Modifying the Actor's Materials and Textures

 
 
 

When you import a model as an actor in CrowdFX, the materials that are set on its clusters are converted to ICE materials in an ICE tree on its envelope mesh. Here, a Material ID is assigned to each source model cluster's material.

The Mesh Proxy object makes a copy of the source model, keeping the model's material and textures. The Actor Copies mesh then gets the material and texture data from the Mesh Proxy object and creates copies of it so that each instance of the actor in the crowd simulation uses the same material and textures as the source model.

Modifying the Source Material after Importing the Actor

In the Mesh Proxy object's Set Mesh Proxy compound, the Copy Material Attributes option is enabled by default so that the source model's material is automatically propagated to the actors in the crowd who are instantiated from this source.

This means that if you make a change to the source model's material, it is immediately used by all the actor instances that reference that model.

Varying the Actor's Materials

There are many different ways in which you can vary the materials on actors. A simple way is to duplicate the same source model several times and import each one to create different actor proxies in the crowd simulation. Then change the material colors on each source model (such as the color used for the face, hair, shirt, or pants).

You can also create multiple materials for each cluster on a single source model, then create an ICE tree on the Actor Copies mesh in which you decide which materials are used according to a condition you have set up. You can set up the conditions using any of the standard ICE nodes, then use the Material (Topology) nodes to set the materials used.
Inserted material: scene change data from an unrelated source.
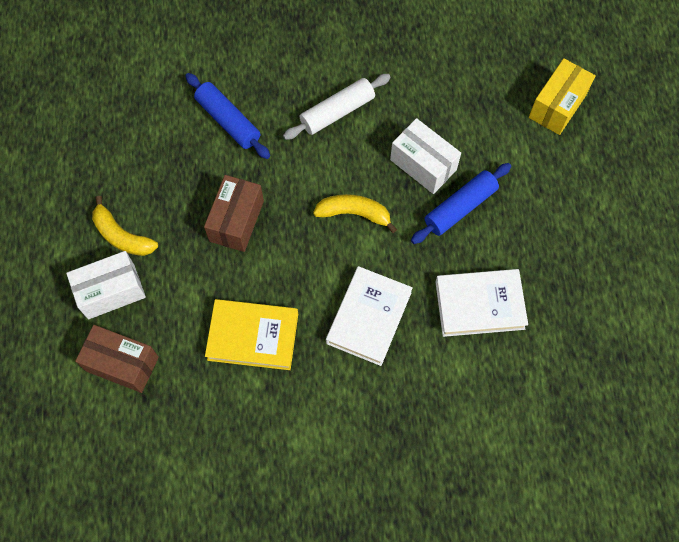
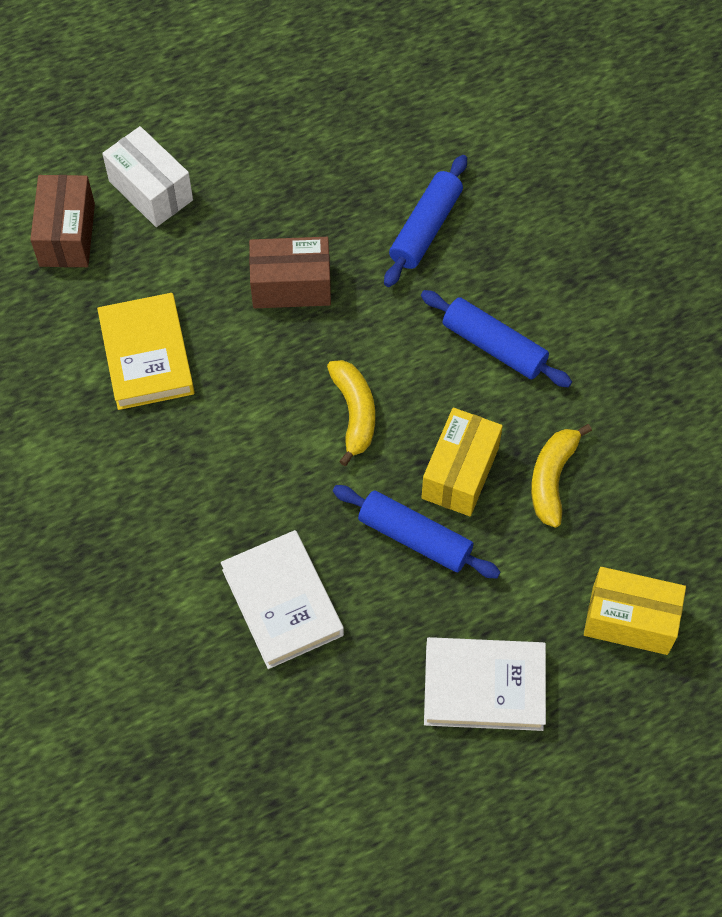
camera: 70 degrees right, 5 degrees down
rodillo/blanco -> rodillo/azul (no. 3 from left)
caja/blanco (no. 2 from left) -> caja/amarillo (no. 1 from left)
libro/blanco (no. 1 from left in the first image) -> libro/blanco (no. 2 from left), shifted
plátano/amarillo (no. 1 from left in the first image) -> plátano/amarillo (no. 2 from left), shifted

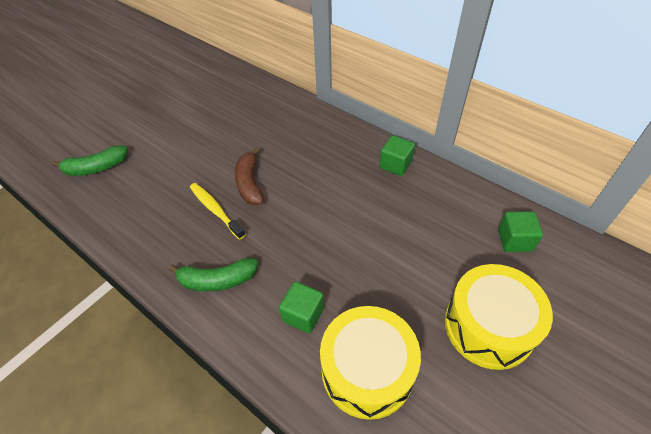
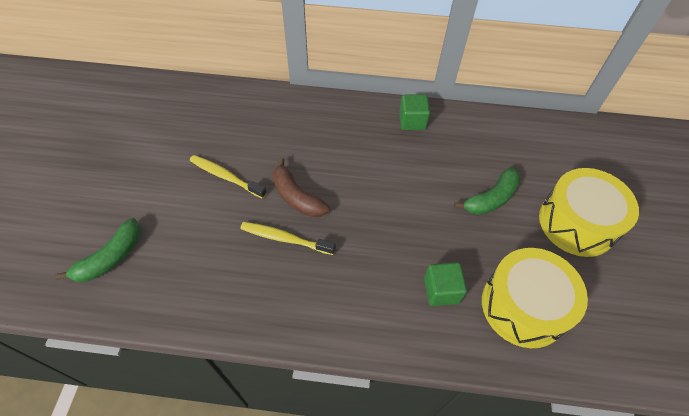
camera: 35 degrees left, 5 degrees up
none -> cepillo de dientes/amarillo (no. 1 from left)
plátano/verde (no. 2 from left), shifted
cubo/verde (no. 3 from left) -> none

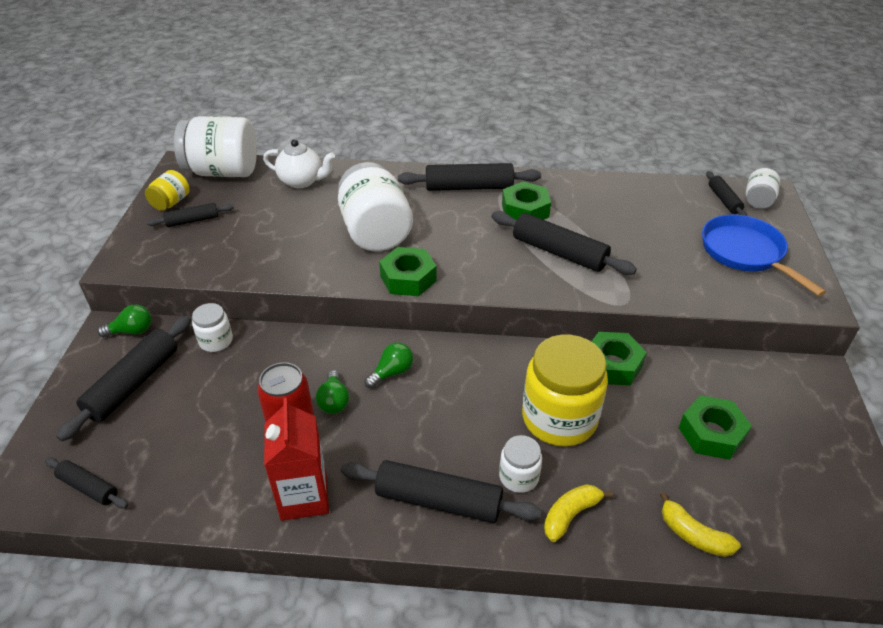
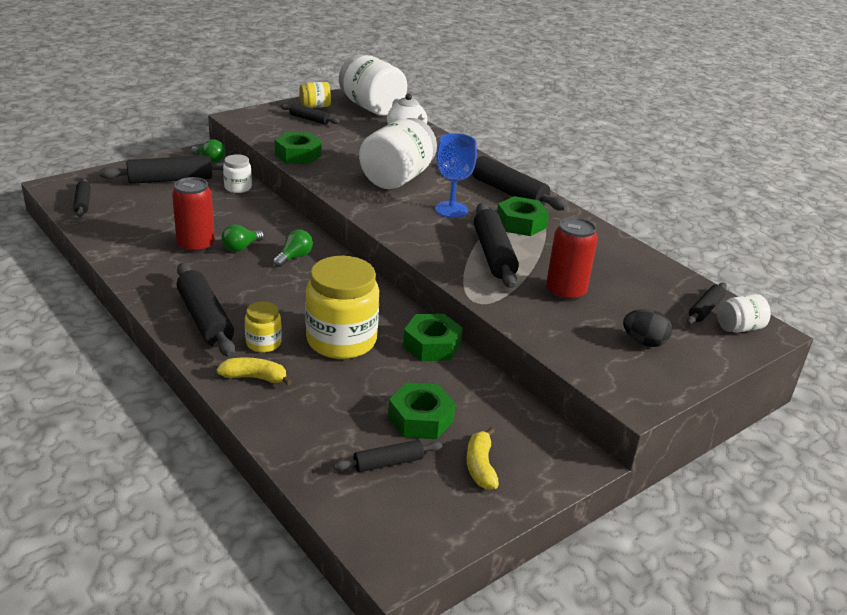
camera: 45 degrees right, 10 degrees down
tarro/blanco (no. 4 from left) -> tarro/amarillo (no. 1 from left)
bombilla/verde (no. 3 from left), 60 degrees counterclockwise
tuerca/verde (no. 1 from left), shifted
none -> rodillo/negro (no. 5 from left)
none -> copa/azul
plátano/amarillo (no. 2 from left), shifted
none -> lata/rojo (no. 2 from left)
sartén/azul -> huevo/negro
cartón de leche/rojo -> none

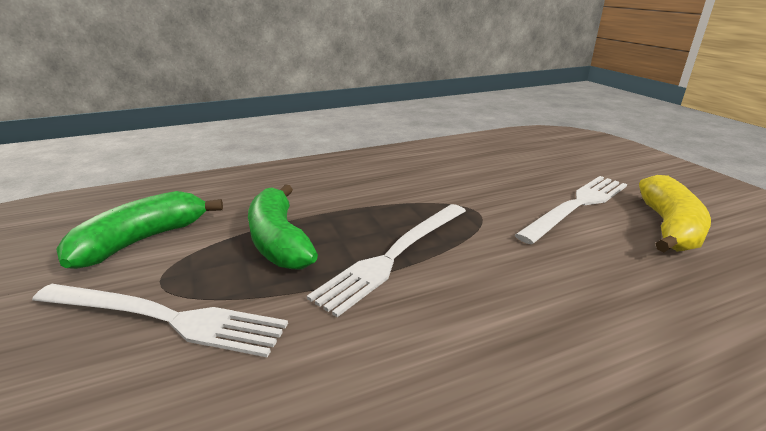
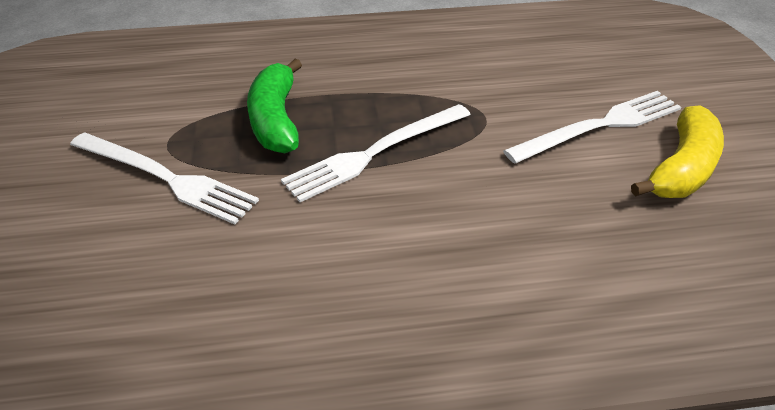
camera: 15 degrees right, 15 degrees up
plátano/verde (no. 1 from left) -> none

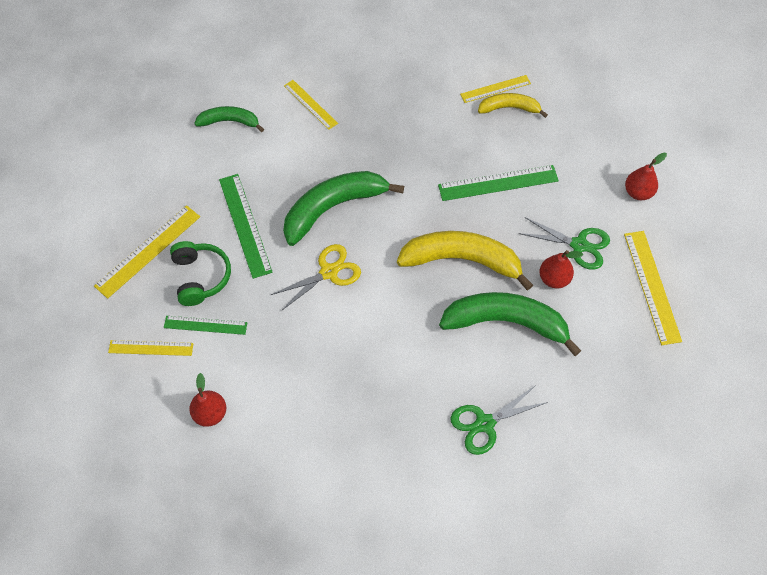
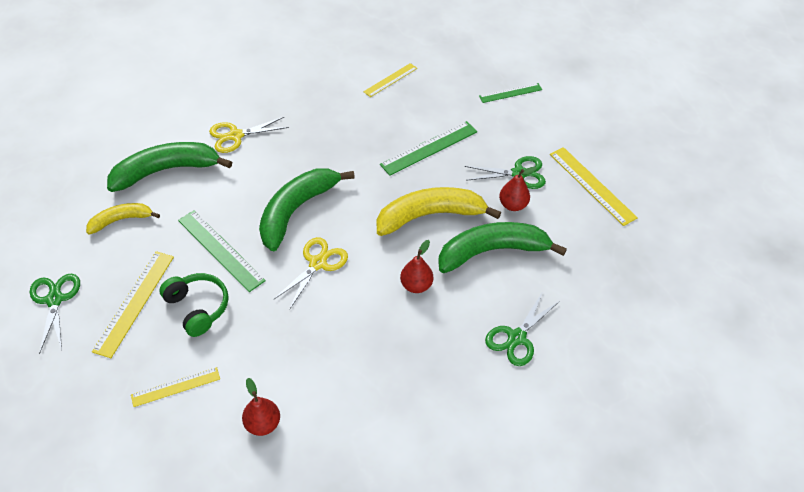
camera: 25 degrees left, 10 degrees down
none -> tijeras/verde (no. 1 from left)
plátano/amarillo (no. 2 from left in the first image) -> plátano/amarillo (no. 1 from left), shifted
plátano/verde (no. 1 from left), x1.78
regla/amarillo (no. 3 from left) -> tijeras/amarillo (no. 1 from left)
pera/rojo (no. 3 from left in the first image) -> pera/rojo (no. 2 from left), shifted
regla/verde (no. 1 from left in the first image) -> regla/verde (no. 3 from left), shifted

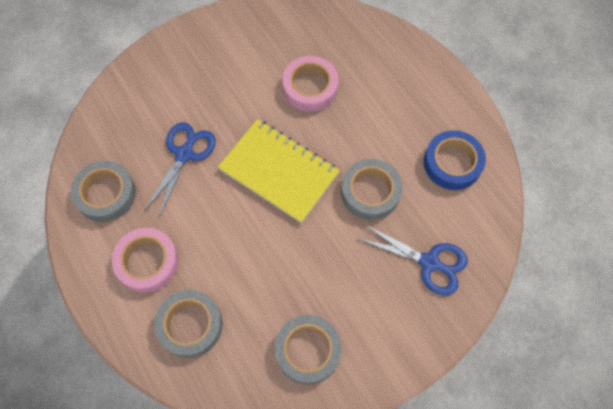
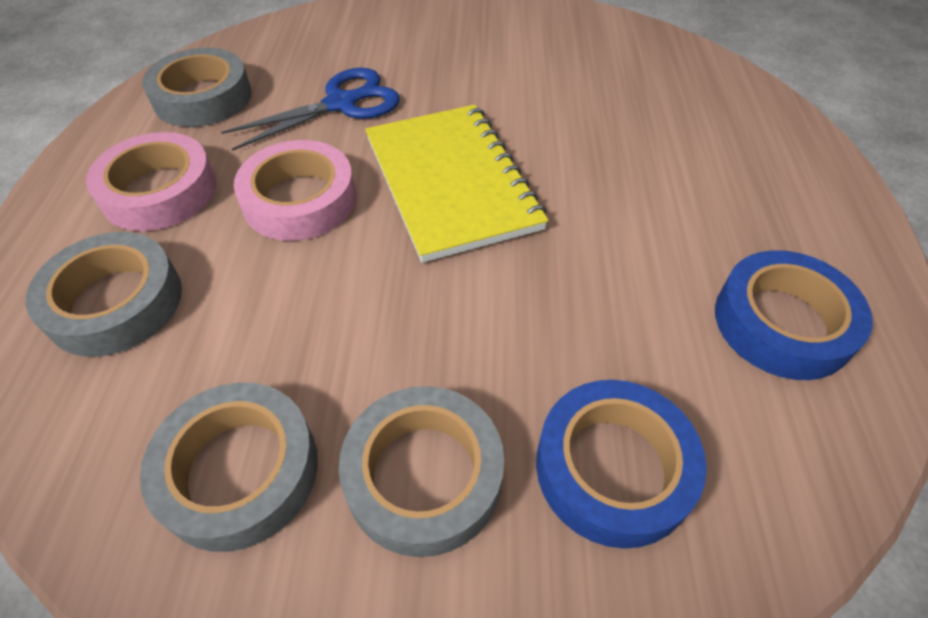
camera: 35 degrees right, 15 degrees down
cinta adhesiva/rosa (no. 2 from left), shifted
cinta adhesiva/gris (no. 4 from left), shifted
tijeras/azul (no. 2 from left) -> cinta adhesiva/azul (no. 1 from left)

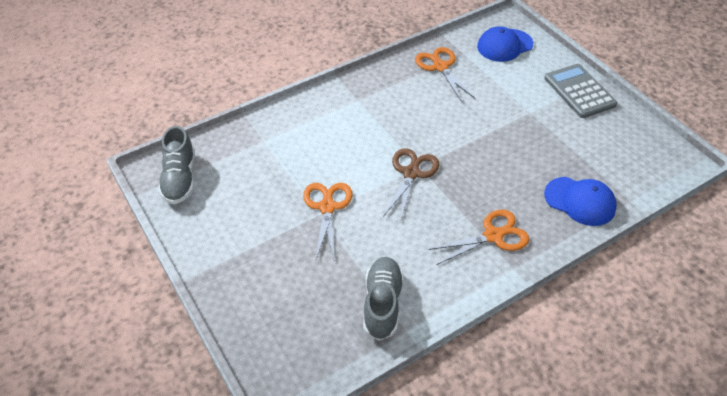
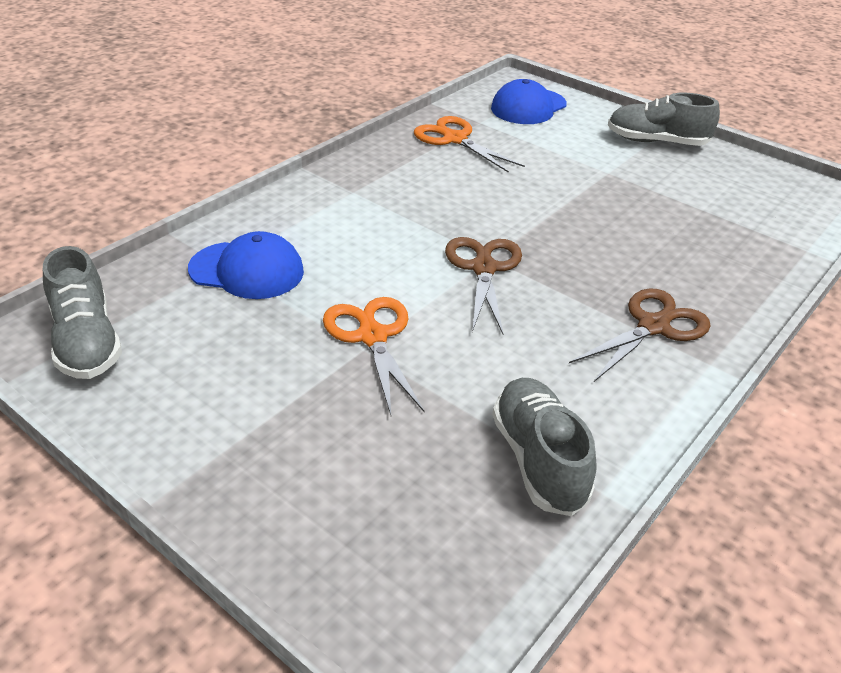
camera: 20 degrees left, 10 degrees down
gorra/azul (no. 2 from left in the first image) -> gorra/azul (no. 1 from left), shifted
tijeras/naranja (no. 3 from left) -> tijeras/marrón (no. 2 from left)
calculadora/gris -> zapato/gris (no. 3 from left)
For general information on using the ICE Material nodes, see Applying Materials in ICE.

In the following example, two extra materials are created for the shirt cluster of the same source model. Which color of shirt is used for the actor depends on the emitter ID. Of course, you can create any condition you like for selecting or randomizing the materials.

Using this example, here's what you generally need to do to use a variety of materials on an actor:

  1. Create multiple materials on the source model. In this case, the shirt cluster has two extra materials.

  2. On the Actors Copies mesh, create a new ICE tree in its Modeling region.

  3. In this tree, get the different materials you want to use, reference their data in an array, then set the Materials data.

  4. In the same ICE tree, create the conditions for when each material will be used, then set each material's Material ID.

    In this example, the emitter ID determines which material is used on the actors.

Modifying the Texture Projection for an Actor's Texture

By default, the textures are applied to the actors using the same clusters as the source model. However, the texture projections on the source model's clusters may have different names from what's being referenced by the Actor Copies mesh.

This source model has a texture applied to his body cluster. The hair is a separate cluster.

The references to the source model's material and texture projections are locked in the Actor Copies mesh's Duplicate Mesh Proxy compound, which gets its data from the Mesh Proxy mesh. So to fix the texture projection reference, you need to update it on the Mesh Proxy mesh.

  1. In a render tree, check the name of the texture projection used by the source model's material.

  2. In the Mesh Proxy's ICE tree, open the Set Mesh Proxy compound for editing. This compound is referenced by the Actor Copies mesh's Duplicate Mesh Proxy compound.

  3. Open the Copy Texture Projection from Source compound's property editor.

  4. In the Source Name field, use the explorer to select the texture projection attribute (such as UVWs) used on the source model so that the Actor Copies mesh is referencing the same texture projection as the source.

    The textures now appear correctly on the actor instances.